The figures of Gaia Fugazza's imagination are women with animalistic aspects, they are plants with healing properties, they are figures that seem familiar to us but then escape the laws of rationality and transport us to another possible world according to dreamlike and mysterious visions. The approach to the pictorial plane is physical and ritual: Gaia carves the wood, scratches it, fills it with beeswax, porcupine needles, mineral and natural pigments and rubber frames are the continuation of the scene that she puts in place. Fugazza plays with the iridescent and chromatic variations given by the iron, copper and aluminum oxide that allow variations of red, blue and green. “Quelli che si allontanano" (2019) is a work that requires a long observation due to the simultaneity of actions that take place: it is day and night at the same time, a figure drinks from a pool of water in which the moon is reflected, another figure gives birth, yet another defecates, while in the foreground there are those who leave their community.

In this work there’s also a plant drawn with iron oxide: it is the "Mother of thousands" (other common names are crocodile plant and devil's backbone due to its morphology), because of the several “sons” it presents along the edges of the leaf, a distinctive feature of this plant native of southern Madagascar. These little sprouts, once the root system is formed, fall to the ground and develop new plants that propagate eternally. The reproductive capacity of this succulent plant is surprising as it does not need to produce seeds but it replicates itself through its leaves. Among the medical uses of the Mother of thousands, there is the ability to avoid premature birth and to treat infertility.

 

An important part of Gaia Fugazza's research is focused on the alterations of perceptions and the creation of these new dimensions, due for example by the use of psychotropic substances.

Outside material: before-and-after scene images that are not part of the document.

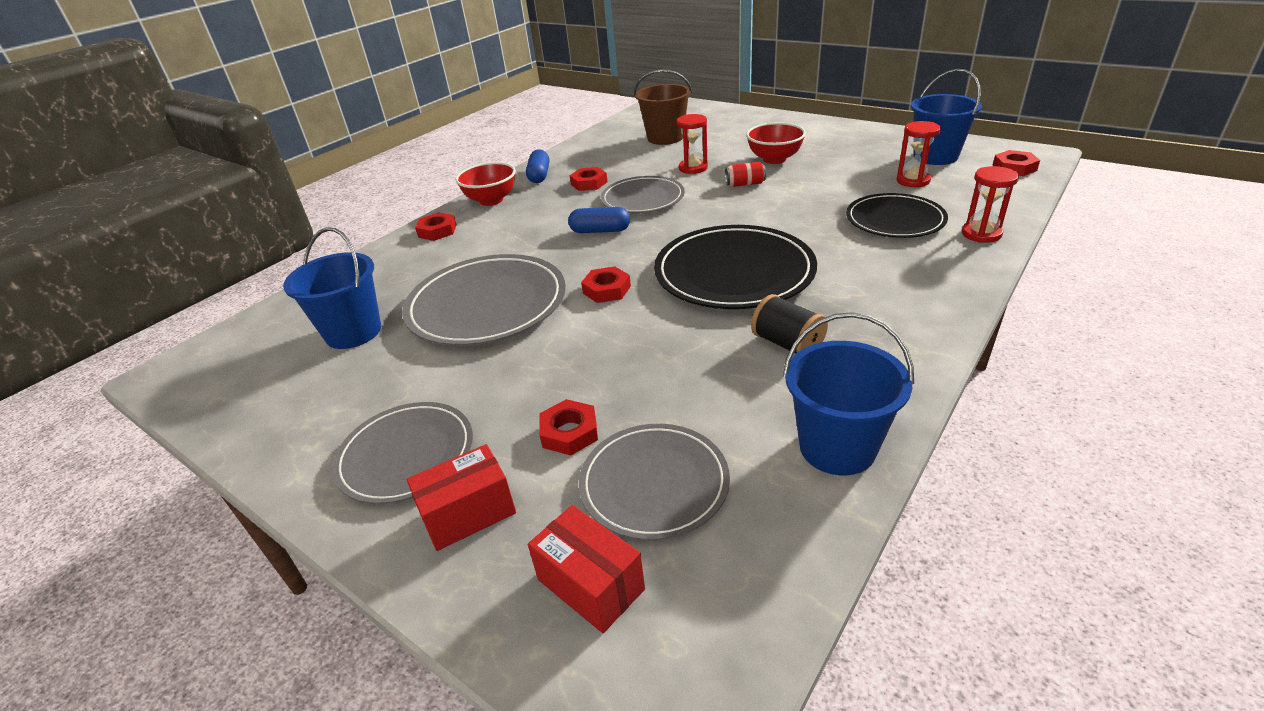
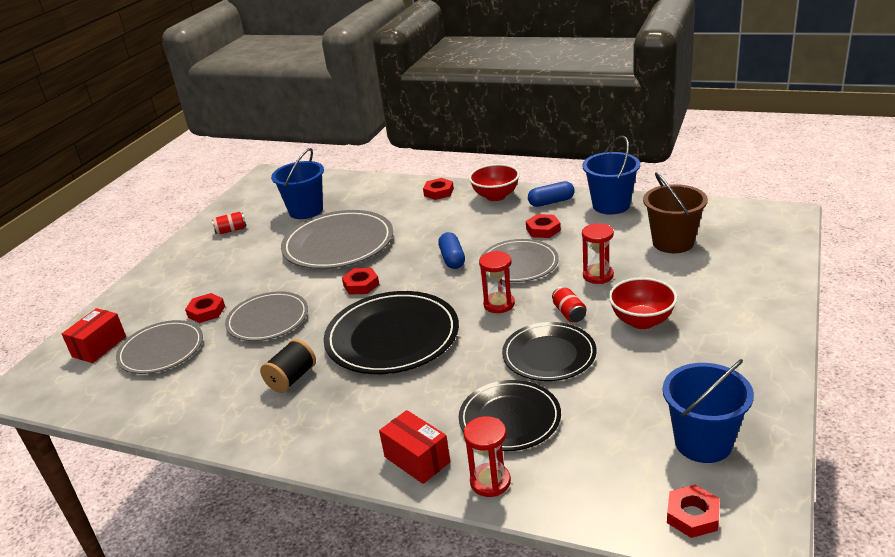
camera: 75 degrees right, 5 degrees down
(321, 413) = (231, 230): none -> red can
(406, 455) = (195, 267): grey plate -> grey plate (268, 319)
(468, 513) = (150, 299): red box -> red box (417, 459)
(805, 197) = (549, 355): none -> black plate
(837, 447) = (180, 414): blue bucket -> blue bucket (611, 205)
(913, 181) = (617, 427): red hourglass -> red hourglass (499, 304)

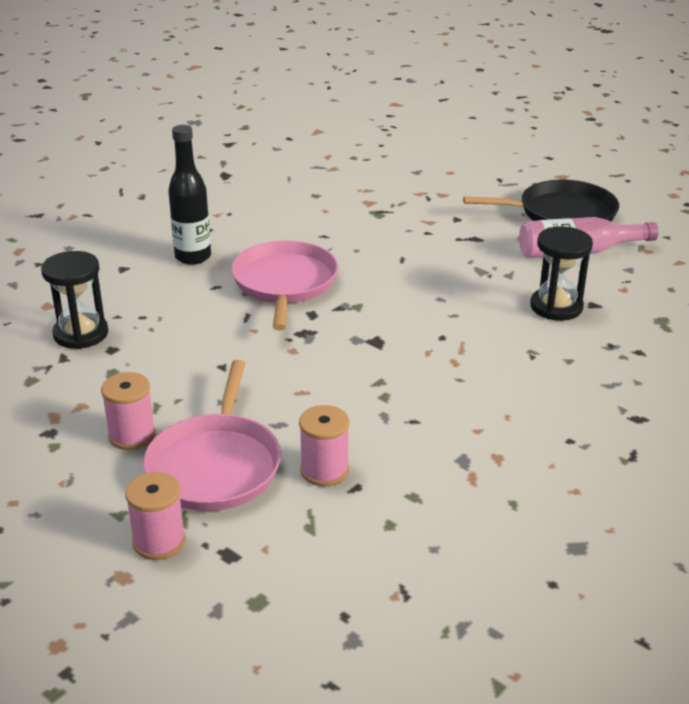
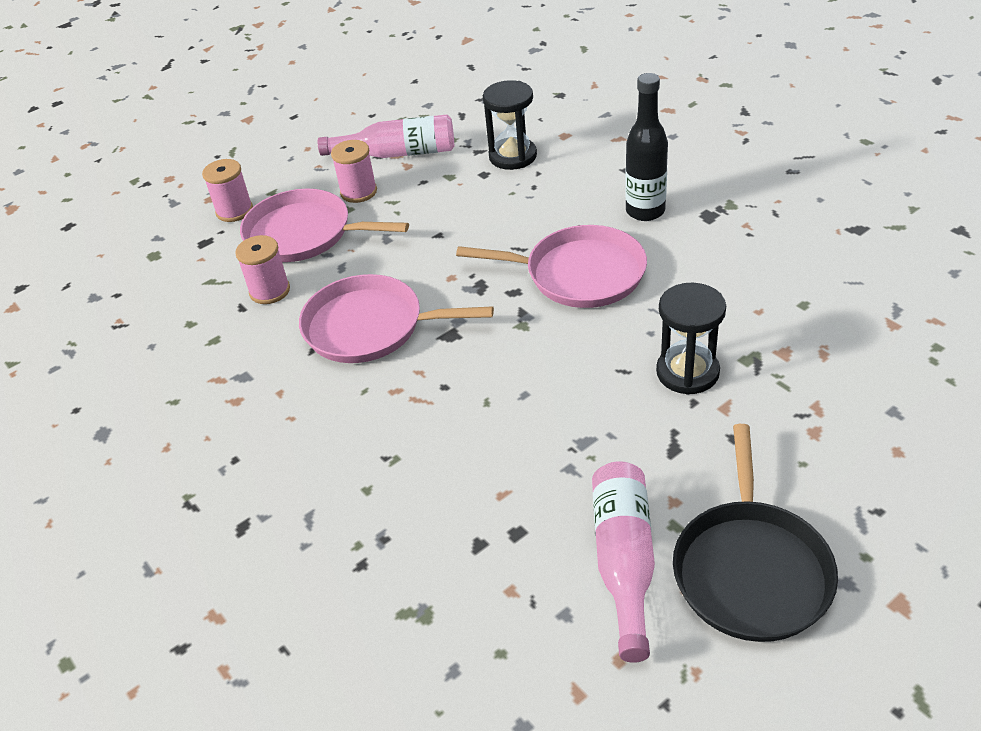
camera: 105 degrees right, 10 degrees up
(51, 417) = (397, 153): none -> pink bottle
(373, 389) = (370, 327): none -> pink pan
(556, 307) = (482, 502): black hourglass -> black hourglass (687, 372)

Taking into consideration this perspective and the use of plants for this purpose, we return to the ancient belief that witches could fly thanks to magic potions, hallucinogenic ointments whose preparation derived from specific knowledge of herbs and fruits. It is clearly a flight in its most metaphorical meaning and the intake of some of these plants led to a delirium that, depending on the dosage, could in some cases last for days.

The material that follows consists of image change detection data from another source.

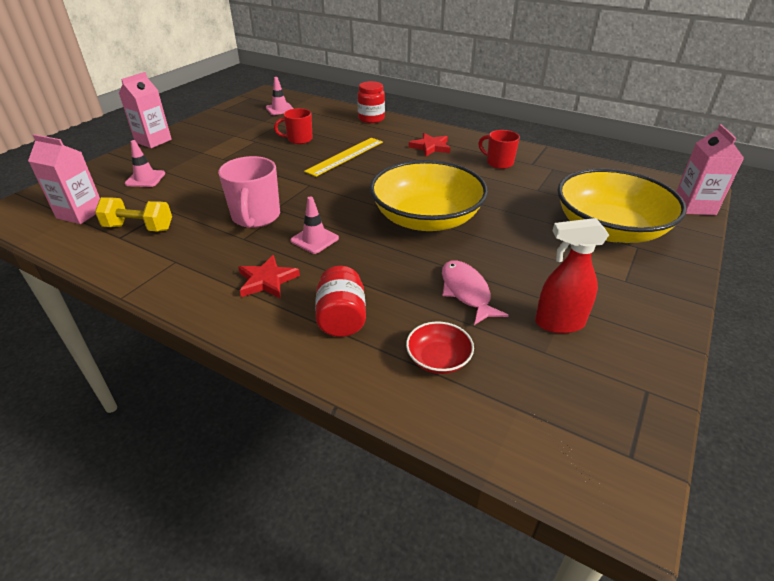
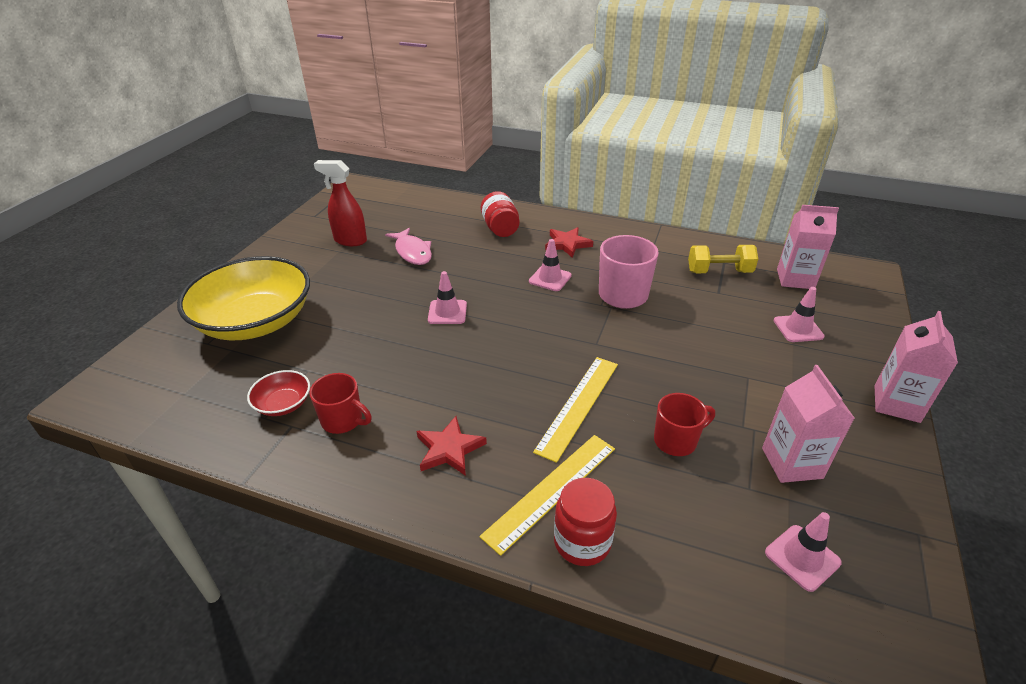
camera: 170 degrees right, 0 degrees up
(378, 131) = (551, 490): none -> yellow ruler
(426, 218) = (447, 312): yellow bowl -> pink traffic cone
(438, 359) = (434, 216): red bowl -> red bowl (283, 404)
(558, 323) = (350, 240): red spray bottle -> red spray bottle turned 150 degrees counterclockwise
(694, 206) = (125, 365): pink carton -> pink carton (792, 463)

In particular, I would like to write about two photographs by Fugazza that deal with plants with these properties. The first is "Atropa Belladonna", whose name (in Greek: Ἄτροπος, that means the immutable, the inevitable) comes from Atropa, one of the fate that in Greek mythology cut the thread of life, due to its lethal effects. The epithet Belladonna instead derives from the use that Renaissance’s noblewomen made of it to stand out and give shine to the eyes by dilating the pupils with a few drops of the fruit extract. An effect due to atropine which acts directly on the nervous system. In homage to the psychotropic flora used for spiritual practices, in this photo Fugazza holds a fruit in front of her right eye while her left pupil is dilated following the use of a few drops of "Atropa Belladonna"’s extract, creating a similar effect between the fruit itself and the effect of its use.

 

"Datura stramonium" is the name of another plant, called also devil's herb and witch's herb with reference to its narcotic, sedative and hallucinogenic properties, used both for therapeutic purposes and in magical-spiritual rituals by the shamans of many Indian tribes.

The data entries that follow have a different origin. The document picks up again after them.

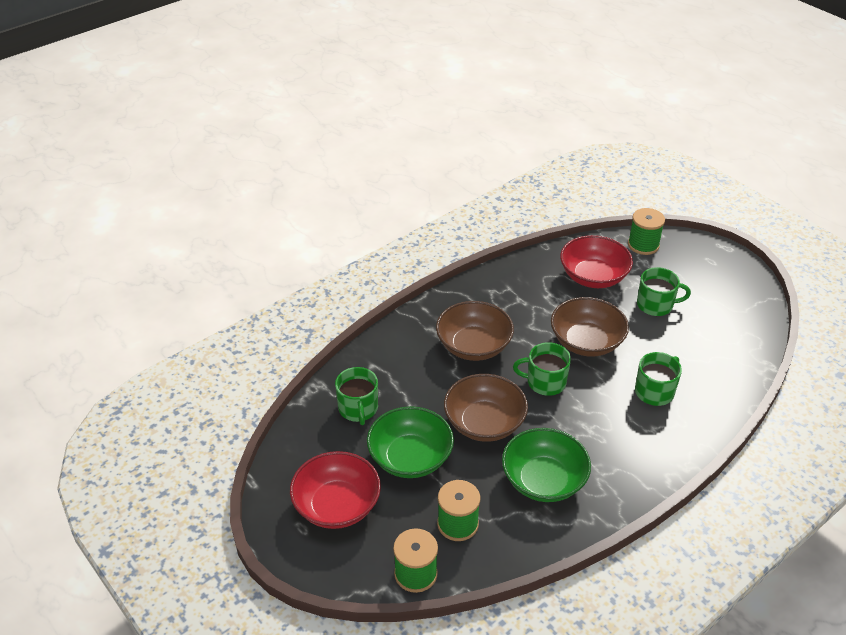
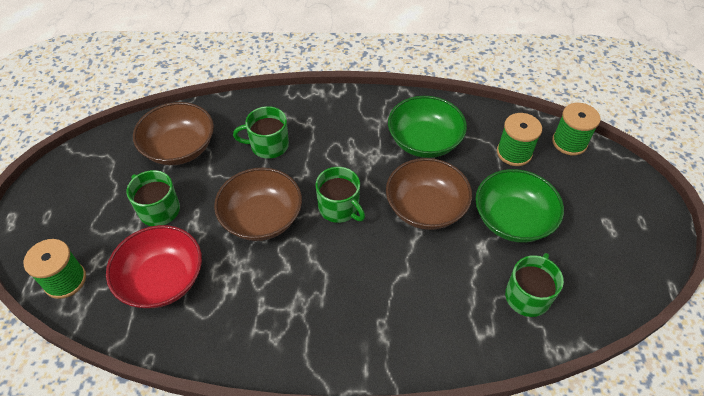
camera: 140 degrees left, 10 degrees up
(337, 505) = (602, 221): red bowl -> none
(474, 346) = (361, 286): brown bowl -> brown bowl (179, 148)

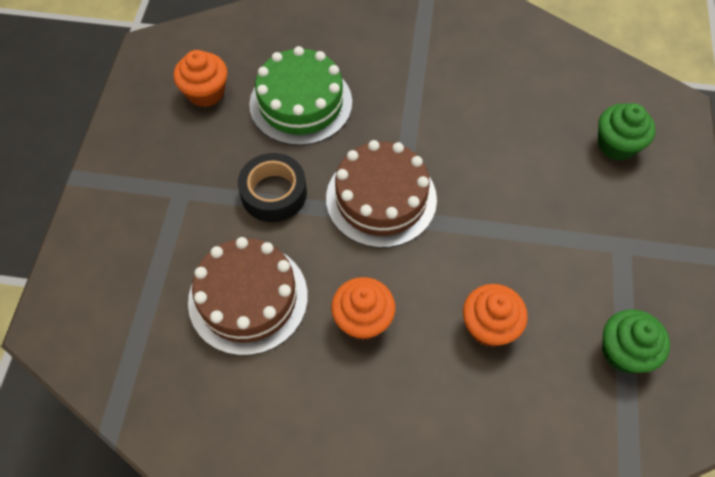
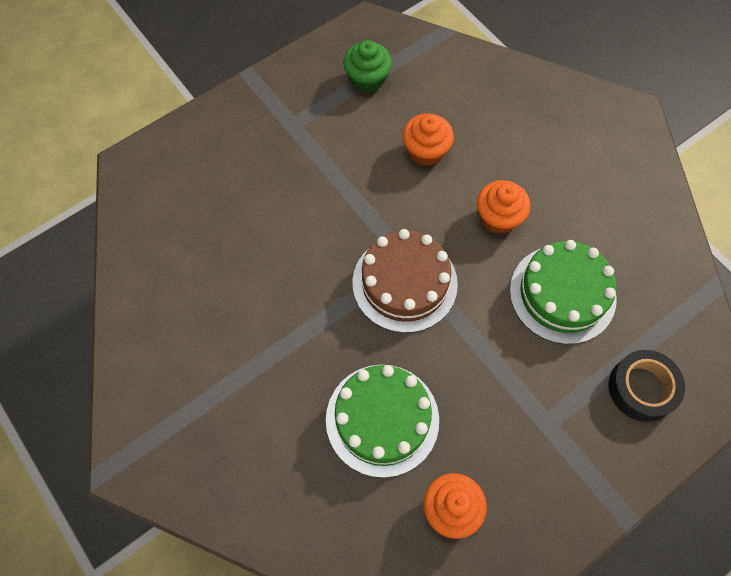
camera: 135 degrees left, 5 degrees up
(248, 298) = (562, 294): brown cake -> green cake
(274, 193) = (477, 356): black tape -> black tape (641, 388)
(617, 144) = (205, 178): green cupcake -> none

The use of Datura stramonium for this type of purpose is extremely dangerous as the active dose of hallucinogenic alkaloids is very close to the toxic dose. The seeds or flowers of the plant are used, sometimes together with the leaves. The photo has a strong reference to the iconography of the witch or befana depicted riding a broom. A common practice called "flight to the sabbath" consisted of the use of an ointment with hallucinogenic powers that women spread by adding pork fat on wooden sticks that, in contact with the vaginal mucous membranes, produced states of dreams and hallucinations.

 

Gaia Fugazza's work allows some of this knowledge to be back to the surface and invites us to rediscover and reflect on the past to get to know the present.